PROVIDED RECORDS:
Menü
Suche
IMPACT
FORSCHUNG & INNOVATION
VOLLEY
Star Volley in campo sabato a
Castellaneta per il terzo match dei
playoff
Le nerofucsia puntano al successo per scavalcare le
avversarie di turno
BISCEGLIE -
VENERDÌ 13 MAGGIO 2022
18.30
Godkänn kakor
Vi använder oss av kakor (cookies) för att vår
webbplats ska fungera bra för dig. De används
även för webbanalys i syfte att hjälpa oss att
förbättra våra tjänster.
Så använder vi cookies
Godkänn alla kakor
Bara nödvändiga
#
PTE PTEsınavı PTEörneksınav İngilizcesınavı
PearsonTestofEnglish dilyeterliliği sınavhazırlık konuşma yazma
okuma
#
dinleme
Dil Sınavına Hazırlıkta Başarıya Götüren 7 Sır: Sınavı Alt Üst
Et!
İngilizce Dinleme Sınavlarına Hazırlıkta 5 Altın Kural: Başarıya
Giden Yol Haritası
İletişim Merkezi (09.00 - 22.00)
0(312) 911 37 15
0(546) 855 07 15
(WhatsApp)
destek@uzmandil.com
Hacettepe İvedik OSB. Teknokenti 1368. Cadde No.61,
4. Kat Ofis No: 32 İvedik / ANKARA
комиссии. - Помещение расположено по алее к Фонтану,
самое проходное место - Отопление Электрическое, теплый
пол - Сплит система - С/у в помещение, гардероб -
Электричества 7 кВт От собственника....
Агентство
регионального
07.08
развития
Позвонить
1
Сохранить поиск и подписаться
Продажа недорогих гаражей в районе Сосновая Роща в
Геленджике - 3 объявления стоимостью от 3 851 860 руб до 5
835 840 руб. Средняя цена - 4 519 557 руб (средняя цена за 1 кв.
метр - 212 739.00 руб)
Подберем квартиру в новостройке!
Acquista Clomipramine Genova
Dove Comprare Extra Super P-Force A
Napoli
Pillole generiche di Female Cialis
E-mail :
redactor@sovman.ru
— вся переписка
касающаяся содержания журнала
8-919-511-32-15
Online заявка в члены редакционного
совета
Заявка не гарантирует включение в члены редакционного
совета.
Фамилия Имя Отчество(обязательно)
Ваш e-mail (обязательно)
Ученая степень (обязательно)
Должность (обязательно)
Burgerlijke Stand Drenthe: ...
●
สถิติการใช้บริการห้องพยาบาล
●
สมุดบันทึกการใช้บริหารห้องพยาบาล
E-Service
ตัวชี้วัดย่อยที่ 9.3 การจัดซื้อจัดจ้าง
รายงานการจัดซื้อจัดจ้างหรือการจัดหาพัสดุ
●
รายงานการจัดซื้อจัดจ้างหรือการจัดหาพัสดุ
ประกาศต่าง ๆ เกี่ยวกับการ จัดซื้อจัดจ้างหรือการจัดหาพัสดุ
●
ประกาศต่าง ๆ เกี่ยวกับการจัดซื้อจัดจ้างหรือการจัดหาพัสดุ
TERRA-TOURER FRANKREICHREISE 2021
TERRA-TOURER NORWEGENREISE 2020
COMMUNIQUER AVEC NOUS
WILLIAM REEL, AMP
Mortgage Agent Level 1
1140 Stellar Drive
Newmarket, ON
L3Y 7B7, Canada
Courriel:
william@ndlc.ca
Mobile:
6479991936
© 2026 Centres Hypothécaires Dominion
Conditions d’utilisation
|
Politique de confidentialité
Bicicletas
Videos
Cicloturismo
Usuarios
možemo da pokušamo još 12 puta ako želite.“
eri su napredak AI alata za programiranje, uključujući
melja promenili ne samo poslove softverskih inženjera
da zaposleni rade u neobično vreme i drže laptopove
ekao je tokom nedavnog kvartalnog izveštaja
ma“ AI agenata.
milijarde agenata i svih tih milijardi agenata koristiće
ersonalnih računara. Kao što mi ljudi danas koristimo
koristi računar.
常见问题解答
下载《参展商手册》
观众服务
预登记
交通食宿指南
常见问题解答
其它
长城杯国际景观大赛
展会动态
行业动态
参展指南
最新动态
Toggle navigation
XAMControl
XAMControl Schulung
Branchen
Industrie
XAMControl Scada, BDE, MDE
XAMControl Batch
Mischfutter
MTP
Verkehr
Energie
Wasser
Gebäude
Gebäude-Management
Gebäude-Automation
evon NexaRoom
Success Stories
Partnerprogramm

TASK GOAL: Word for word, return the entire listing above.

SOLVED EXERCISE:
Menü
Suche
IMPACT
FORSCHUNG & INNOVATION
VOLLEY
Star Volley in campo sabato a
Castellaneta per il terzo match dei
playoff
Le nerofucsia puntano al successo per scavalcare le
avversarie di turno
BISCEGLIE -
VENERDÌ 13 MAGGIO 2022
18.30
Godkänn kakor
Vi använder oss av kakor (cookies) för att vår
webbplats ska fungera bra för dig. De används
även för webbanalys i syfte att hjälpa oss att
förbättra våra tjänster.
Så använder vi cookies
Godkänn alla kakor
Bara nödvändiga
#
PTE PTEsınavı PTEörneksınav İngilizcesınavı
PearsonTestofEnglish dilyeterliliği sınavhazırlık konuşma yazma
okuma
#
dinleme
Dil Sınavına Hazırlıkta Başarıya Götüren 7 Sır: Sınavı Alt Üst
Et!
İngilizce Dinleme Sınavlarına Hazırlıkta 5 Altın Kural: Başarıya
Giden Yol Haritası
İletişim Merkezi (09.00 - 22.00)
0(312) 911 37 15
0(546) 855 07 15
(WhatsApp)
destek@uzmandil.com
Hacettepe İvedik OSB. Teknokenti 1368. Cadde No.61,
4. Kat Ofis No: 32 İvedik / ANKARA
комиссии. - Помещение расположено по алее к Фонтану,
самое проходное место - Отопление Электрическое, теплый
пол - Сплит система - С/у в помещение, гардероб -
Электричества 7 кВт От собственника....
Агентство
регионального
07.08
развития
Позвонить
1
Сохранить поиск и подписаться
Продажа недорогих гаражей в районе Сосновая Роща в
Геленджике - 3 объявления стоимостью от 3 851 860 руб до 5
835 840 руб. Средняя цена - 4 519 557 руб (средняя цена за 1 кв.
метр - 212 739.00 руб)
Подберем квартиру в новостройке!
Acquista Clomipramine Genova
Dove Comprare Extra Super P-Force A
Napoli
Pillole generiche di Female Cialis
E-mail :
redactor@sovman.ru
— вся переписка
касающаяся содержания журнала
8-919-511-32-15
Online заявка в члены редакционного
совета
Заявка не гарантирует включение в члены редакционного
совета.
Фамилия Имя Отчество(обязательно)
Ваш e-mail (обязательно)
Ученая степень (обязательно)
Должность (обязательно)
Burgerlijke Stand Drenthe: ...
●
สถิติการใช้บริการห้องพยาบาล
●
สมุดบันทึกการใช้บริหารห้องพยาบาล
E-Service
ตัวชี้วัดย่อยที่ 9.3 การจัดซื้อจัดจ้าง
รายงานการจัดซื้อจัดจ้างหรือการจัดหาพัสดุ
●
รายงานการจัดซื้อจัดจ้างหรือการจัดหาพัสดุ
ประกาศต่าง ๆ เกี่ยวกับการ จัดซื้อจัดจ้างหรือการจัดหาพัสดุ
●
ประกาศต่าง ๆ เกี่ยวกับการจัดซื้อจัดจ้างหรือการจัดหาพัสดุ
TERRA-TOURER FRANKREICHREISE 2021
TERRA-TOURER NORWEGENREISE 2020
COMMUNIQUER AVEC NOUS
WILLIAM REEL, AMP
Mortgage Agent Level 1
1140 Stellar Drive
Newmarket, ON
L3Y 7B7, Canada
Courriel:
william@ndlc.ca
Mobile:
6479991936
© 2026 Centres Hypothécaires Dominion
Conditions d’utilisation
|
Politique de confidentialité
Bicicletas
Videos
Cicloturismo
Usuarios
možemo da pokušamo još 12 puta ako želite.“
eri su napredak AI alata za programiranje, uključujući
melja promenili ne samo poslove softverskih inženjera
da zaposleni rade u neobično vreme i drže laptopove
ekao je tokom nedavnog kvartalnog izveštaja
ma“ AI agenata.
milijarde agenata i svih tih milijardi agenata koristiće
ersonalnih računara. Kao što mi ljudi danas koristimo
koristi računar.
常见问题解答
下载《参展商手册》
观众服务
预登记
交通食宿指南
常见问题解答
其它
长城杯国际景观大赛
展会动态
行业动态
参展指南
最新动态
Toggle navigation
XAMControl
XAMControl Schulung
Branchen
Industrie
XAMControl Scada, BDE, MDE
XAMControl Batch
Mischfutter
MTP
Verkehr
Energie
Wasser
Gebäude
Gebäude-Management
Gebäude-Automation
evon NexaRoom
Success Stories
Partnerprogramm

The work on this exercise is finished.